Wednesday, January 30, 2013

strength & positivity.

i don't talk about super personal things on this. it's my blog, i can really write whatever i want, but there's certain things i like to keep private. however. recently i've been talking to more and more of my friends breaking up with exes and getting broken up with, living in pits of non-commitment or hooking up with random guys to kill the pain of loneliness, and it just made me start thinking about it all. first thing, you have to love yourself and be confident before you can successfully be with someone else. living in a relationship where you're there solely to be cared for is not healthy for you or your partner. after being in a long term relationship where i felt that i needed to stay because i needed someone to take care of me, i realized that this is not the way it should be. luckily he made the decision i had desperately wanted but wasn't strong enough to do myself. i wasn't comfortable enough to be on my own. now, i'm strong, independent and happy with myself only because of what i am doing. i don't think this is something i could have realized if i was still in a relationship. i see this with my friends as well. they are all making decisions based on creating a positive change in their own lives, whether by their own choices or the choices of another. this isn't to knock the relationships they had. they were important and extremely real. i hate seeing my friends, and myself included, living in this idea that we need the fairy tale and that we will never find true love. people need that closeness, the intimacy, the love, but we don't need to be with someone just to be with someone. we are beautiful and strong by ourselves. if he only wants sex, and you want something more...don't do it. if he was screwing you, ditched you, and is now back...he just needs something to screw. if he's not making you a priority, he's not worth your time. stop being so concerned with who you're going to end up with and more about what you're going to do today. when you're living your life, laughing, and being comfortable in your own skin you will get the person that deserves your time, or you will be strong in your own life, living for what you believe in. trust me on this one.

Monday, January 21, 2013

Sunday, January 20, 2013

kristen f*****g felicione.

#loveyousoup

my soulmate is home from saving the world.
now the other one just needs to come back. 

Tuesday, January 15, 2013

i hope it's just a phase.

and i 
i don't really care about
anybody else when i haven't got my own life figured out.
cause when you're young and bored and 24
and don't know who you are no more. 


Thursday, January 10, 2013

laughter cures all.

sometimes you just need to laugh with your best friends to make everything better. i got dinner with one of my bests tonight and as always, he made me choke on my food and i was crying at the table (in the best way possible). since we know basically everything about each other and hold nothing back, i think the surrounding tables either figured we were related or were so far gone into our relationship that rules no longer applied. i'm proud to say that majority of my best friends from high school have remained my really good friends. not too many people can say that, so i'm extremely fortunate. thanks for making it better, bud.

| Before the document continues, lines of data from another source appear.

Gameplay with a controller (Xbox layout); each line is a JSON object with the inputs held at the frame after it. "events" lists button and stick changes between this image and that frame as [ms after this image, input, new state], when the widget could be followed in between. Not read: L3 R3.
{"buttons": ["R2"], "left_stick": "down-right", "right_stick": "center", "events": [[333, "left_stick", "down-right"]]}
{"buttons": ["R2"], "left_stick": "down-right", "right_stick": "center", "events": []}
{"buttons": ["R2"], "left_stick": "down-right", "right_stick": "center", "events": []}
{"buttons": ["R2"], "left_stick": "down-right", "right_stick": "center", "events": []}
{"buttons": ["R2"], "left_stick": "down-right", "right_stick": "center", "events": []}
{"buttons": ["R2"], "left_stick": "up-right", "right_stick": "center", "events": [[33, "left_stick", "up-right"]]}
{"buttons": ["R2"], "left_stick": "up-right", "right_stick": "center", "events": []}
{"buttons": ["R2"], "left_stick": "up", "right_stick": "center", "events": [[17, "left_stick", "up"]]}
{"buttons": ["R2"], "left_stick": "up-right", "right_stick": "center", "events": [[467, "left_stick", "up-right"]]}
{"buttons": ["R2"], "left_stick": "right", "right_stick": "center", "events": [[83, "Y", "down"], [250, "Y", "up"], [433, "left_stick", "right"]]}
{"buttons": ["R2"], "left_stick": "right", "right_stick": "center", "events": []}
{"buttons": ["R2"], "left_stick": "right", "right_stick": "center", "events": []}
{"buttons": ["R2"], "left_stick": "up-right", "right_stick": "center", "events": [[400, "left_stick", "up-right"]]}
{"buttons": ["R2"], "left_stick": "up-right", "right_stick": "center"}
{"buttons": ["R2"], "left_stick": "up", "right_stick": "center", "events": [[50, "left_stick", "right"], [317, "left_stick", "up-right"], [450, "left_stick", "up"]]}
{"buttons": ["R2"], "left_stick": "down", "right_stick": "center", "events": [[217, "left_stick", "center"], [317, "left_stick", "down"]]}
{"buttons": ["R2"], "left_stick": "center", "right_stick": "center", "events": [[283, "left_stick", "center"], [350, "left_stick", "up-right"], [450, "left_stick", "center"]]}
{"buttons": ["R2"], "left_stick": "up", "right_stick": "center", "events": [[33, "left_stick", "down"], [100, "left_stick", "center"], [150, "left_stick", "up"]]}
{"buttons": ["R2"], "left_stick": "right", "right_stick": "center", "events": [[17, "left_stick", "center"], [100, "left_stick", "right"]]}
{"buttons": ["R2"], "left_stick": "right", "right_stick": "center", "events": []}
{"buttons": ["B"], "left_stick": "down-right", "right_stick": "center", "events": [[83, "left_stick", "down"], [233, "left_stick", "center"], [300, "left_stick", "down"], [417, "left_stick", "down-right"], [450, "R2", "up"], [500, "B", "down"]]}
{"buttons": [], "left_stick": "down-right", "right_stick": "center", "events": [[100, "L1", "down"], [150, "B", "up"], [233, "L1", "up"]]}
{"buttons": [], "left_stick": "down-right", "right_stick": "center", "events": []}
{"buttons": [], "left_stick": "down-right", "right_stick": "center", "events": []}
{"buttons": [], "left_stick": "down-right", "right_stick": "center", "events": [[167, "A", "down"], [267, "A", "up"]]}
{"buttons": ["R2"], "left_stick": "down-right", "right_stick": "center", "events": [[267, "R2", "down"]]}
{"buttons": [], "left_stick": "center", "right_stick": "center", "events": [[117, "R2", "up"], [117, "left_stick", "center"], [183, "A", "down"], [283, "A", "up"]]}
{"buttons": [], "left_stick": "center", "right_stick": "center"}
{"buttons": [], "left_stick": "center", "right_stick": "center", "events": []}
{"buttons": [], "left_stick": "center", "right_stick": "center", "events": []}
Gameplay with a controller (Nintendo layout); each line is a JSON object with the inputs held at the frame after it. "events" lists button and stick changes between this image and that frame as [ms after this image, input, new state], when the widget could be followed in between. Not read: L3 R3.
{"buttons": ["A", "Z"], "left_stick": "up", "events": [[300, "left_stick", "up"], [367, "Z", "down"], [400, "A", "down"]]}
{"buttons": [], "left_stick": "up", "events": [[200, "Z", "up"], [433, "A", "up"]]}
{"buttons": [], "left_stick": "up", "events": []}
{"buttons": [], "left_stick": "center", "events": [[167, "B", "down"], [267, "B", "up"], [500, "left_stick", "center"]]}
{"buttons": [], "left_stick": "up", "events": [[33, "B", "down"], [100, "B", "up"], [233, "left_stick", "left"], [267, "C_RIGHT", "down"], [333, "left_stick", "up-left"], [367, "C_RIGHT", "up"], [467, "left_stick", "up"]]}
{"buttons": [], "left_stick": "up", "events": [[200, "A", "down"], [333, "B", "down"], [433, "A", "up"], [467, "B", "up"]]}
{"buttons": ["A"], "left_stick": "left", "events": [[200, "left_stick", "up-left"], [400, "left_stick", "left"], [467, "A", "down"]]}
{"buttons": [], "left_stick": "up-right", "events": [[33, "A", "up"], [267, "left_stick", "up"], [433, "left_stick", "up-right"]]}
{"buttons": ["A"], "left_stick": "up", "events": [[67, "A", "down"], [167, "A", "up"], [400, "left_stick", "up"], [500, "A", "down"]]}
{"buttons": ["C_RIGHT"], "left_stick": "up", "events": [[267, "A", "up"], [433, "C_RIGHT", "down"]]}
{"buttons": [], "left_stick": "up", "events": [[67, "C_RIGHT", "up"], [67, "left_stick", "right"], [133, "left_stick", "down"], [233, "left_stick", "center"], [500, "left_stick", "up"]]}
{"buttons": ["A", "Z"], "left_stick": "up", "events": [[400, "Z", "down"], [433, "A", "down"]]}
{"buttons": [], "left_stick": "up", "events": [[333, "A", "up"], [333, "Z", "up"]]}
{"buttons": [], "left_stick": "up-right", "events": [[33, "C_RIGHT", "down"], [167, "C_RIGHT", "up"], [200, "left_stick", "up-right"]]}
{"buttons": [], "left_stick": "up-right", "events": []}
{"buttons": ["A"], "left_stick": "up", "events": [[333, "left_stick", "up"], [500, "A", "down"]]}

Wednesday, January 9, 2013

may angels lead you in

death is a really difficult thing. i've never lost anyone really close with me until now, and as much as you think you can prepare yourself you never really can. floods of memories come back to provide comfort, but also are difficult. she was an amazing woman. she always told the best jokes, the rudest jokes, and made the best faces. once someone passes, everyone always talks about how amazing they were, and talks about all of their great attributes. luckily, we told her constantly throughout her life. she knew how amazing she was, and that gives me the greatest comfort of all. rest in peace my angel.

Tuesday, November 20, 2012

fear is the heart of love.

when i was in thailand, we met this famous biologist who had once been a professor and on the discovery channel. he was sitting alone, speaking loudly, going from table to table greeting other guests as they were old friends. he had a coffee cup by his side that mysteriously smelled like booze, even though it was a buddhist holiday and all restaurants were dry. turns out, that this man had lost his daughter the day before. his traveling partner/wife/love of his life was in a hospital in france and he was all alone.

he told us the story of how he even got to south east asia in the first place. after 30 years of marriage, he had an affair with a 25 year old masters student. the student then had an affair. devastated, he picked up his life and moved to south east asia where he met his new wife while traveling. he said that she was his everything and had never experienced a love like that.

a few watermelon shakes later, he started to tell us advice about everything. apparently your nail beds can tell a lot about your life. the main thing that he spoke about though was fear. i had a crochet tank top on, and he told me to take my bandeau off and show my nipples to the world. now normally i would have thought this behavior to be extremely creepy coming from a 60 year old man in bangkok, but he wasn't asking to see my boobs, he was telling me something a lot more significant. he kept saying, "why won't you do it?" "what are you afraid of?" it's normal, it's human, why do we have to always live within the confines of society?

this interaction is in my thoughts everyday. i think we all spend too much time living in fear and doing what we think we're supposed to do. whether it be staying in a job because we're scared to see what else is out there, or staying in a relationship that we know is damaging because we don't want to be alone. never moving forward for fear of failing, or just the fear of anything that isn't normal.

for the past two years i feel like i've been living for everyone else but myself. change is going to feel so good. i tip my hat to my friends that have already done it. and to mr. o'shea.